◆ TEXT EXTRACT
● ● ● ●

This column may be tap-dancing out of time with public opinion on this issue, but quite frankly any mention of the Mumbai Mumblers, the Punjab Palookas, the Rajasthan Ringadings or any other IPL reference is, for certain individuals, a cast-iron guarantee of an instant, slumped sideways in the armchair, full blown, power snore-athon.

The yak attack

Leigh Matthews proposed a congestion-fighting method of restricting a certain number of players to within the 50m arcs during centre bounces. And, while he readily admitted that the pitfalls might be in the administration, it’s not, on the surface of it, such a bad idea. The league agrees to trial player names on the back of guernseys. Some clubs and officials indicate at least tentative agreement that football department spending is out of hand, and needs to be monitored. This is all extremely disconcerting. All of these stories seem to make sense. Normally by this time of year, you’ve had at least half a dozen truly crackpot proposals and rule changes. It tends to promote a fair old case of the shudders about what we might have to endure when the other shoe finally drops.

How far the cherry?

● ● ● ●

◆ SOURCE EXCERPT
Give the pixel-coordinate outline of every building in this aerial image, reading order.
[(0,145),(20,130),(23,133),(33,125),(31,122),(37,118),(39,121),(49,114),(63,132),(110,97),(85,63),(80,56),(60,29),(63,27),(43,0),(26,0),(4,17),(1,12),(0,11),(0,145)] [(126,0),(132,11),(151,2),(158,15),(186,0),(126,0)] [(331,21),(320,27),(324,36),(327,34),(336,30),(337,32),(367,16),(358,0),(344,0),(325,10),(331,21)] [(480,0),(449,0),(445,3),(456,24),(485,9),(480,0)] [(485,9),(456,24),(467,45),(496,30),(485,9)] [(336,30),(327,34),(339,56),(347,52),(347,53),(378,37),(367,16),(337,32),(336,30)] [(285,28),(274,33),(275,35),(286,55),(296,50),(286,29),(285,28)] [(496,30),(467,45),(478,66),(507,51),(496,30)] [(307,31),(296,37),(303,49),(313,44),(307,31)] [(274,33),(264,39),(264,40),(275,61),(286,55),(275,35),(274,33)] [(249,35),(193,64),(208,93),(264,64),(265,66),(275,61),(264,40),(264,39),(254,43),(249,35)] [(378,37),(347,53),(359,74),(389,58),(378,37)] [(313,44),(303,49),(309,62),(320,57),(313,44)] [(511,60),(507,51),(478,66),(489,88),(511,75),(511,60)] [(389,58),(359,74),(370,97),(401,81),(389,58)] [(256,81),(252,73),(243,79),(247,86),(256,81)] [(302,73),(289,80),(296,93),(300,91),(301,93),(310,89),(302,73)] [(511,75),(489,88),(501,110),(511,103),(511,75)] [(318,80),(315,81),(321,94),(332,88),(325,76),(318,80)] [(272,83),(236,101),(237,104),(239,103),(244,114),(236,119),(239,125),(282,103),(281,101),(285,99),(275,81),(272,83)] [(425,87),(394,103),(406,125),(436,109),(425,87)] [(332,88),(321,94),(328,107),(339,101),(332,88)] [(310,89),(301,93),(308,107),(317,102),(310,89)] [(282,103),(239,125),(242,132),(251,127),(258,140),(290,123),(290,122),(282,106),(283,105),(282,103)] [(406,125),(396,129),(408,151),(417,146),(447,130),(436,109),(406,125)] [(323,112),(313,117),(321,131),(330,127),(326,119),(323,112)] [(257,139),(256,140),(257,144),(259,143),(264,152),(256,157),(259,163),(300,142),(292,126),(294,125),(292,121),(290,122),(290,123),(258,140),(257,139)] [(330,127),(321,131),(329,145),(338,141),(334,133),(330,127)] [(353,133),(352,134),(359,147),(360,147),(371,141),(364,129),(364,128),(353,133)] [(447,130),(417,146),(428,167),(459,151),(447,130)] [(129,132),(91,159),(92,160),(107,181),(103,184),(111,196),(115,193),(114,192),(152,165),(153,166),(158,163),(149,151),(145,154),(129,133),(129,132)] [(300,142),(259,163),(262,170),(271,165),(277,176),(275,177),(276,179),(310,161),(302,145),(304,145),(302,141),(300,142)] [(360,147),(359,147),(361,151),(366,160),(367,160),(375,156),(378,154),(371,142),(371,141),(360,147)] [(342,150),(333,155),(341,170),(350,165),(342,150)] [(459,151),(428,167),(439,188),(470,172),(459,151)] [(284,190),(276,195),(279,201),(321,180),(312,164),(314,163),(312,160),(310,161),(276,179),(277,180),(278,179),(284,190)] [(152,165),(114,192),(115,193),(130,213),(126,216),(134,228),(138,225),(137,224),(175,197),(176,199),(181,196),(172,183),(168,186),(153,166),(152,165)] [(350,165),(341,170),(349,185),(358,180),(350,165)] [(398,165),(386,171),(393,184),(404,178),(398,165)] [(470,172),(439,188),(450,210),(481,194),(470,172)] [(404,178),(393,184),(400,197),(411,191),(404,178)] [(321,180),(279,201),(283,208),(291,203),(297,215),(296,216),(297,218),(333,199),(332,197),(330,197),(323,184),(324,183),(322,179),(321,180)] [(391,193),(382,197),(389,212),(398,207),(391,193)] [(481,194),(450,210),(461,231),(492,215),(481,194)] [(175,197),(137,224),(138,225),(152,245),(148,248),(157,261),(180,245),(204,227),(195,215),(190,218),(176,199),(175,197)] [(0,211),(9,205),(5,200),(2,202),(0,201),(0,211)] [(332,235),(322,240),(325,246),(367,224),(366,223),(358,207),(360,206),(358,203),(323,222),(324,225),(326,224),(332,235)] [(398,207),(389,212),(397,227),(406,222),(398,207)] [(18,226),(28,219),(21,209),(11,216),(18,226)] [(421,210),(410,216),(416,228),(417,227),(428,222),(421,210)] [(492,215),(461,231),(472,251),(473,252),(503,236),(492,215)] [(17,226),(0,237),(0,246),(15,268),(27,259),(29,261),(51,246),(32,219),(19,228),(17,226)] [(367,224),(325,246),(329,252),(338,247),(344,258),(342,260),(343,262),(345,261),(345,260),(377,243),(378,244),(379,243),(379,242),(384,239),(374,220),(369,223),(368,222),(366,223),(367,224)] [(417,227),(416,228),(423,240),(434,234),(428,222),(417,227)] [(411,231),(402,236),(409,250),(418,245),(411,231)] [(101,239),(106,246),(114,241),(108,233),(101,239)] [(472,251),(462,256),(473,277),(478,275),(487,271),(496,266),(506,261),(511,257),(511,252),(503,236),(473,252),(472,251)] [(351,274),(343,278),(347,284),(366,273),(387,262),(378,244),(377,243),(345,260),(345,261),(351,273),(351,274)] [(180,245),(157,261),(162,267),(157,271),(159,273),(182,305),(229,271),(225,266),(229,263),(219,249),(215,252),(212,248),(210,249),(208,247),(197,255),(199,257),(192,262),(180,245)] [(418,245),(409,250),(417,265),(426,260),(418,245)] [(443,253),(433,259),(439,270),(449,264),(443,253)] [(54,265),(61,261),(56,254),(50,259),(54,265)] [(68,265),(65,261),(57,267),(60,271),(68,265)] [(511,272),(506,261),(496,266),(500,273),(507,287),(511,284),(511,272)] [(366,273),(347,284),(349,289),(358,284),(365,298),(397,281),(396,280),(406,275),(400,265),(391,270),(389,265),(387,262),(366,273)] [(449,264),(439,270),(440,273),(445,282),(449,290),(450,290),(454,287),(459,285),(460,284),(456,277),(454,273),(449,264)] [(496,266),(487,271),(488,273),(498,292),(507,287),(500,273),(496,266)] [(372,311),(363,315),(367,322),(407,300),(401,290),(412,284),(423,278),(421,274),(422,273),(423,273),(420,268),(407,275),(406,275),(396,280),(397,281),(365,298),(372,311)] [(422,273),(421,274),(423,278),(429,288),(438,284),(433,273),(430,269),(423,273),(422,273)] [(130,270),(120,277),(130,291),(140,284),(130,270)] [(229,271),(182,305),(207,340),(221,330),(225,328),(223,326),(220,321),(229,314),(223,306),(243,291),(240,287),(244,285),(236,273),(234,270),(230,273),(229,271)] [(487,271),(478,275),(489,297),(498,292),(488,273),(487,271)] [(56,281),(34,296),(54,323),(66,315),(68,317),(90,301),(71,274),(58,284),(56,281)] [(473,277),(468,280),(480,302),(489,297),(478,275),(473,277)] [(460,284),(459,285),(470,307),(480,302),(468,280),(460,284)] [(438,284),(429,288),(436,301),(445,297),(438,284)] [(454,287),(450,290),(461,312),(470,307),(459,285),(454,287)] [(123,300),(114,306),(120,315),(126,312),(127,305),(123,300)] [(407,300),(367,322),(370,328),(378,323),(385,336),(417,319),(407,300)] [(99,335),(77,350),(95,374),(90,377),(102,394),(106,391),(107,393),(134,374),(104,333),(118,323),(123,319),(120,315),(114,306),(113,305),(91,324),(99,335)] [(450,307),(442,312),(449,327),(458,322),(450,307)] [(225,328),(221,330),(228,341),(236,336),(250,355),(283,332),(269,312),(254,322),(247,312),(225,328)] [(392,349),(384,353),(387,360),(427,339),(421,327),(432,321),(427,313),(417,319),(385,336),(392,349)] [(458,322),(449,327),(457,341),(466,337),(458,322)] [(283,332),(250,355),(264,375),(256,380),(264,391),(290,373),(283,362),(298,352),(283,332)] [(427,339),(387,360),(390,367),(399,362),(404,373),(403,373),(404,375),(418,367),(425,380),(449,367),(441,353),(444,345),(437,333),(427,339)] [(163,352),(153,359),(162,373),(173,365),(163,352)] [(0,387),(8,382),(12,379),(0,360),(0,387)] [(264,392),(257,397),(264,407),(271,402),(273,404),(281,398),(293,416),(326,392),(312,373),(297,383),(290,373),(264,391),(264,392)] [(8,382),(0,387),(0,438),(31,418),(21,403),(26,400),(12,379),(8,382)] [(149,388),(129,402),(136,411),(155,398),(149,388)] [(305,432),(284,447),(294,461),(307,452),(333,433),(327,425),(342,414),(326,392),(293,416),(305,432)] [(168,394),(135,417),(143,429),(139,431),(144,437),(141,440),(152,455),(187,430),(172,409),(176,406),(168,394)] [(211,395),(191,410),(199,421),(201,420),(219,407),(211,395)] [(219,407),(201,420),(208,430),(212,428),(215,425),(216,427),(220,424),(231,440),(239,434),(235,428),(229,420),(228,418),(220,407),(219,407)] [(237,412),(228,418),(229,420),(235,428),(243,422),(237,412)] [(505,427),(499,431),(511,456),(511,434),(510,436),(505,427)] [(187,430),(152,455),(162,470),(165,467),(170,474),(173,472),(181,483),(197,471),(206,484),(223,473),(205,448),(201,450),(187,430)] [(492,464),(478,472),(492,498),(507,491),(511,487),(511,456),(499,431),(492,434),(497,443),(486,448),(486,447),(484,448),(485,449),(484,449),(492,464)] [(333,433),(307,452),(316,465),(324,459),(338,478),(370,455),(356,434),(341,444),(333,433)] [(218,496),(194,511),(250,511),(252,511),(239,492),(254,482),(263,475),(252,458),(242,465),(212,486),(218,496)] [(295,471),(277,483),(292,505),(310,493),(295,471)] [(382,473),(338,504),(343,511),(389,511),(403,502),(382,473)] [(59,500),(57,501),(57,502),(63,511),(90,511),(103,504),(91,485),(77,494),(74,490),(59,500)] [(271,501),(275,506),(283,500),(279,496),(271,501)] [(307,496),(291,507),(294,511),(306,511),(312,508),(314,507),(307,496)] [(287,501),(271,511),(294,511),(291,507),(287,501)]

● ● ● ●

In the football column, what does the league agree to trial?

◆ RESPONSE
Player names on the back of guernseys.